La première fois, il conseille la femme de son ami Ford Madox Hueffer, Elsie Martindale, pour sa traduction de ‘Le Champ d’oliviers’, ‘Saint Antoine’, ‘Mlle Perle’, ‘L’Epave’, ‘Menuet’, ‘La Relique’, ‘Le Retour’, ‘La Rempailleuse’, et ‘Nuit’. « Le traducteur […] m’a consulté sur le choix des contes. J’en suis un peu responsable », dit-il (Conrad 1903b, p.52).
La deuxième fois, il écrit une préface pour la traduction, par Ada Galsworthy, d’Yvette and Other Stories by Guy de Maupassant 13 .
Il est donc clair que Conrad n’appréciait pas seulement un roman ou une nouvelle, mais un large éventail des œuvres de son aîné français.
C’est ce qui rend d’autant plus surprenante une remarque de 1908 : quand on en vient à Une Vie, l’enthousiasme tombe.
En effet, après que Conrad a remarqué, à propos du Many Junes d’Arthur Hammond « Archibald » Marshall, que ce roman « brings in mind irresistibly Maupassant’s novel Une Vie », il ajoute dans la phrase suivante : « It [Many Junes] has many of its [Une Vie’s] qualities — it has its great defect: the suggestion of fate working like a mechanism ». (Conrad 1908d, p.65)
Ainsi, le roman de Maupassant qui répond le mieux aux exigences exposées dans la préface à Pierre & Jean, qui montre de la façon la plus « réaliste » « [un] cœur, [une] âme et [une] intelligence à l’état normal », avec « des faits d’une vérité irrécusable et constante » (Maupassant 1888, p.834), est aussi celui que Conrad apprécie le moins : le déterminisme que l’on y trouve (depuis le programme éducatif du baron Simon-Jacques le Perthuis des Vauds, jusqu’aux circonstances historiques) est trop prégnant pour qu’il le supporte. Cette vie particulière est, comme le dirait Schopenhauer (1859b, cité supra), « the representation of the whole » situation de gens élevés dans les valeurs du XVIIIe siècle mêlées de références à Napoléon, et qui doivent faire face au tournant de la Restauration. C’est précisément ce que Conrad n’aime pas : une vie entière portée par l’entière histoire de France est une vision bien trop globale du temps pour lui 14 .

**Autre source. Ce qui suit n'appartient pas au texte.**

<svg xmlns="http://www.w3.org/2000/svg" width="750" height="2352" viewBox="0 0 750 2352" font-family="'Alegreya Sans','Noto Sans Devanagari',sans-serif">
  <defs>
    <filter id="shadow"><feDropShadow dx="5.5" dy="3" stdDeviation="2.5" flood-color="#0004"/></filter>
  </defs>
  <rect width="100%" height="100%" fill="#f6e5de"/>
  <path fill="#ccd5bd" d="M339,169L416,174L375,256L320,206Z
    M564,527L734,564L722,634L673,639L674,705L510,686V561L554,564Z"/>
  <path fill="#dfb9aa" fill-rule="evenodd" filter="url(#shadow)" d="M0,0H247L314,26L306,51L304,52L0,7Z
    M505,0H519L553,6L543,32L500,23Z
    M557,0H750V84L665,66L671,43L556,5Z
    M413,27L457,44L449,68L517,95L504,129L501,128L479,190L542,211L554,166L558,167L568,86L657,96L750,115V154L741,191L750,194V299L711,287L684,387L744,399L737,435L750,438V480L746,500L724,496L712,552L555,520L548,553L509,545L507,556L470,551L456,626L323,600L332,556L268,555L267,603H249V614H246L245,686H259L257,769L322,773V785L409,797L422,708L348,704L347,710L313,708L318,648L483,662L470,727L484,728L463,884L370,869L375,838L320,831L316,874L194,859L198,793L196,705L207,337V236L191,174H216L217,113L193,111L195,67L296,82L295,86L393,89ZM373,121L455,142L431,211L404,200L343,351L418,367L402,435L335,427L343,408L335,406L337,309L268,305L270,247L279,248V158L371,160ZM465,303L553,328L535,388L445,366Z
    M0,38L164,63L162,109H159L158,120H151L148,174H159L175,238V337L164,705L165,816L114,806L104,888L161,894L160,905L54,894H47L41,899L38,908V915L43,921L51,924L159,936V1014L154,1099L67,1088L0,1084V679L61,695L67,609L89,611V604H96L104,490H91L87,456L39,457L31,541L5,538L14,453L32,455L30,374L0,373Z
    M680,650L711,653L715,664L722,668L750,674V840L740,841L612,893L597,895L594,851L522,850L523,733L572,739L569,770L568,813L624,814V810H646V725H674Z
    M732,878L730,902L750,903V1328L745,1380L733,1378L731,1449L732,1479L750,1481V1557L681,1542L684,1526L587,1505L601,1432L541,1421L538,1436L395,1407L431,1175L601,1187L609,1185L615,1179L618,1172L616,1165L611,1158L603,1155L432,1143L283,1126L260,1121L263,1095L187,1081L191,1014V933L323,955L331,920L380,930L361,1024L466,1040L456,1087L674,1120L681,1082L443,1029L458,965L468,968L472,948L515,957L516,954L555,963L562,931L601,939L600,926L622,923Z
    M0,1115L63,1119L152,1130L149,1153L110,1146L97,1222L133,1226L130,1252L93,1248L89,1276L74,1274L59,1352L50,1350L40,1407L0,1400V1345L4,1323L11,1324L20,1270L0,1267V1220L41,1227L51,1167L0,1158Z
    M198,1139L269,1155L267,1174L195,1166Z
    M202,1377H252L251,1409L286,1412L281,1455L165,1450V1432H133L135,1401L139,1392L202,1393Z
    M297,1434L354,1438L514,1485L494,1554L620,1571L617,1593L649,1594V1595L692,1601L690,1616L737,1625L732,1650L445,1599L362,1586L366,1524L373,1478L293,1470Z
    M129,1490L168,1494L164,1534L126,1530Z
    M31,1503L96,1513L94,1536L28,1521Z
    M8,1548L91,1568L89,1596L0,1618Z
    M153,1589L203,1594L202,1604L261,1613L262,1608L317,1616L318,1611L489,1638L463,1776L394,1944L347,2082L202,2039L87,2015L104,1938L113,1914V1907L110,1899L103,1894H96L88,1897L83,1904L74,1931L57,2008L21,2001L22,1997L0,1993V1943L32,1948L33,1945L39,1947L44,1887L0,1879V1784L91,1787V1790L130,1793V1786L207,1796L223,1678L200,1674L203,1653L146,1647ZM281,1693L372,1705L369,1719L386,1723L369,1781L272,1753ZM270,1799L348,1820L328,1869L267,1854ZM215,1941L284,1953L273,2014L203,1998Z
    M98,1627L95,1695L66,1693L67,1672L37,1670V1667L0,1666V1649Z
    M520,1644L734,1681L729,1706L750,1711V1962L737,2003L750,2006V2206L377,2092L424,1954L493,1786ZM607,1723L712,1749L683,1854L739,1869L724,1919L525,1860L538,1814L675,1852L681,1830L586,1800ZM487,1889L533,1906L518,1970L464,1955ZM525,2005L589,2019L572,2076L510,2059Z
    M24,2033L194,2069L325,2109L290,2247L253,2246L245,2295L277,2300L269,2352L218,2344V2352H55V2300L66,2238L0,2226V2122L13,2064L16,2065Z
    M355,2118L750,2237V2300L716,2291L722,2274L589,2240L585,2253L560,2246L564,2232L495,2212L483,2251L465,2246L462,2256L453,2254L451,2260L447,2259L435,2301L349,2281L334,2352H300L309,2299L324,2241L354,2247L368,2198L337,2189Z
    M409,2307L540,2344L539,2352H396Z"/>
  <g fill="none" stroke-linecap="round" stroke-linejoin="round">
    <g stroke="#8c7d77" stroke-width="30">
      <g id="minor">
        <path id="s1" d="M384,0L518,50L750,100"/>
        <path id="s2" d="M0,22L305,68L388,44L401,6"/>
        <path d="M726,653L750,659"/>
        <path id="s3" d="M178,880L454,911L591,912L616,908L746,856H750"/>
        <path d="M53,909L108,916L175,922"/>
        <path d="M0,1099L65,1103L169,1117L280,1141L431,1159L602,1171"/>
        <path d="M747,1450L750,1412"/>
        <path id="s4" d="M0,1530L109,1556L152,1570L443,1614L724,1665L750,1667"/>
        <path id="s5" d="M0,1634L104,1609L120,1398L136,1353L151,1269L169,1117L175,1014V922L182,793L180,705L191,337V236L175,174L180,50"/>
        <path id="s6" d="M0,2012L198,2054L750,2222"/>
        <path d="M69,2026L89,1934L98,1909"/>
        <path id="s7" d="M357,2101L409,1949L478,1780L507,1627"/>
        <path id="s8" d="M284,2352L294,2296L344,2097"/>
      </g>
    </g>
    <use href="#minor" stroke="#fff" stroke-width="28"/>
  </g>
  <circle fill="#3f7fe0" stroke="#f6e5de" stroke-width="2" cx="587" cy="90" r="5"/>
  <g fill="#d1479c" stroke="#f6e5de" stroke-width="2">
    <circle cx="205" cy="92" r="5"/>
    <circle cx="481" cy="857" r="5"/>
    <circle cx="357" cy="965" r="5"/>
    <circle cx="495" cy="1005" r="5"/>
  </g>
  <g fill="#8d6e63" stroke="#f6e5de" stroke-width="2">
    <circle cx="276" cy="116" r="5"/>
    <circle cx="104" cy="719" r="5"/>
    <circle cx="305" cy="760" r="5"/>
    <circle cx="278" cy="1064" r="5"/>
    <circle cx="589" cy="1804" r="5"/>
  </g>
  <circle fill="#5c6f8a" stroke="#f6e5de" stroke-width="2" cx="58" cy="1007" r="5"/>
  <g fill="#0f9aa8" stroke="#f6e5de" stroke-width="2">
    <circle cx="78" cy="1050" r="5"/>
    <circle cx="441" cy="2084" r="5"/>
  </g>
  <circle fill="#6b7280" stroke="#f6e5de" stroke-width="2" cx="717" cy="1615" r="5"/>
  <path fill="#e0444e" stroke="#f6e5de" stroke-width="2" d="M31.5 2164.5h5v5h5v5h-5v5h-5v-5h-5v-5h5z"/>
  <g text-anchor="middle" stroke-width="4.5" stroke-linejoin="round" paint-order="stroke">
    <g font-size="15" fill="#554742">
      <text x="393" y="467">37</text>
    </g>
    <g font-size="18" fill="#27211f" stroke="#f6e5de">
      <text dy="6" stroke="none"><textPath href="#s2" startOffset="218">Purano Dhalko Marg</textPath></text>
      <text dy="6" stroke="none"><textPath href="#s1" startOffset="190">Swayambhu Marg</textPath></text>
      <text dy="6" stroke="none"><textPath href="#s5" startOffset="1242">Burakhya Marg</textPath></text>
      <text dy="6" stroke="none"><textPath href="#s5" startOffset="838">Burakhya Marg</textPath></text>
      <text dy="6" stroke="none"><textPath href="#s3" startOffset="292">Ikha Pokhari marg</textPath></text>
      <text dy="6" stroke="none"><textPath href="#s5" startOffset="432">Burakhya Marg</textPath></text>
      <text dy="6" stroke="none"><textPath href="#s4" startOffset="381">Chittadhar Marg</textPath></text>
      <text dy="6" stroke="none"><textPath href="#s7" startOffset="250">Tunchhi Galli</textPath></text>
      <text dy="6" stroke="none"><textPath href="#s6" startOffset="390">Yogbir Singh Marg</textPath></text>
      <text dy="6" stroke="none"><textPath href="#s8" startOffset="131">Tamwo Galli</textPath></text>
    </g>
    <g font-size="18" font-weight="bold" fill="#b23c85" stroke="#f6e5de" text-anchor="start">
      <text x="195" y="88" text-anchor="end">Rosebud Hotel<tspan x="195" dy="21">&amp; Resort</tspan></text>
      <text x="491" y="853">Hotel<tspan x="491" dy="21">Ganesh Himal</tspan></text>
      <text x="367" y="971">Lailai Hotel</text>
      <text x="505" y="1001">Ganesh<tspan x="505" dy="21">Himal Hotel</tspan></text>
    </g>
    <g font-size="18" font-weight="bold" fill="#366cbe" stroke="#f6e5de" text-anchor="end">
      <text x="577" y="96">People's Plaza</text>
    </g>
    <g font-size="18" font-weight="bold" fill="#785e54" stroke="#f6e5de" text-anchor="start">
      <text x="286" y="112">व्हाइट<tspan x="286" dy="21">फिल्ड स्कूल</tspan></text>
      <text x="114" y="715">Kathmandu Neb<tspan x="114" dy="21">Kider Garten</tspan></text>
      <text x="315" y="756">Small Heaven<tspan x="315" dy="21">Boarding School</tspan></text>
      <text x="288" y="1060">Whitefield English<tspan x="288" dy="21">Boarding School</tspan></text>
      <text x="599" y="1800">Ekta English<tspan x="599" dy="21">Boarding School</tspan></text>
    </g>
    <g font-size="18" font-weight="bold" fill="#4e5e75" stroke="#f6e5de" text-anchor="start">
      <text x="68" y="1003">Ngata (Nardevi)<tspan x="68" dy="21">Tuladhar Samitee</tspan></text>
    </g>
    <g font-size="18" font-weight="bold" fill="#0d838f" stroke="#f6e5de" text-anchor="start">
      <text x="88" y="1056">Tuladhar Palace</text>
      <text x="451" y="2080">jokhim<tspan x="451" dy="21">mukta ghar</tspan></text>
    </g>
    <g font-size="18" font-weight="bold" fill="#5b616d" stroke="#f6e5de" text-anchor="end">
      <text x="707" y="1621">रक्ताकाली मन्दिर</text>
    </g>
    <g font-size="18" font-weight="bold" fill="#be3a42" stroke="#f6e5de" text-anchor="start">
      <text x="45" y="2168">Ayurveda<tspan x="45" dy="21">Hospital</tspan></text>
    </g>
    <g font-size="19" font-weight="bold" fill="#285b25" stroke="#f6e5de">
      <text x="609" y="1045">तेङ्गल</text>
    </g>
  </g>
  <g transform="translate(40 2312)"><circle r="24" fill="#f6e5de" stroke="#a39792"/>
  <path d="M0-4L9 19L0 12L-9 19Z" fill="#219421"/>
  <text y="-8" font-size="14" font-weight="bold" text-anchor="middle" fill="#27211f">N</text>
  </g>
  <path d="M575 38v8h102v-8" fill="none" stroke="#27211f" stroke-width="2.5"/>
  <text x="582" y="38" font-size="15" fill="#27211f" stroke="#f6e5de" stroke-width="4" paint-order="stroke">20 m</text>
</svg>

Publié par Duckworth en juillet 1904. Voir Conrad 1904b, p.138, & 1904c.
« His determinism [écrit Conrad sur Maupassant], barren of praise, blame and consolation, has all the merit of his conscientious art. The worth of every conviction consists precisely in the steadfastness with which it is held.
Except for his philosophy, which in the case of so consummate an artist does not matter (unless to the solemn and naïve mind), Maupassant of all writers of fiction demands less forgiveness from his readers. » (Conrad 1904c, p.26).
« His is the power of detecting the one immutable quality that matters in the changing aspects of nature and under the ever-shifting surface of life. » (Ibid., p.31).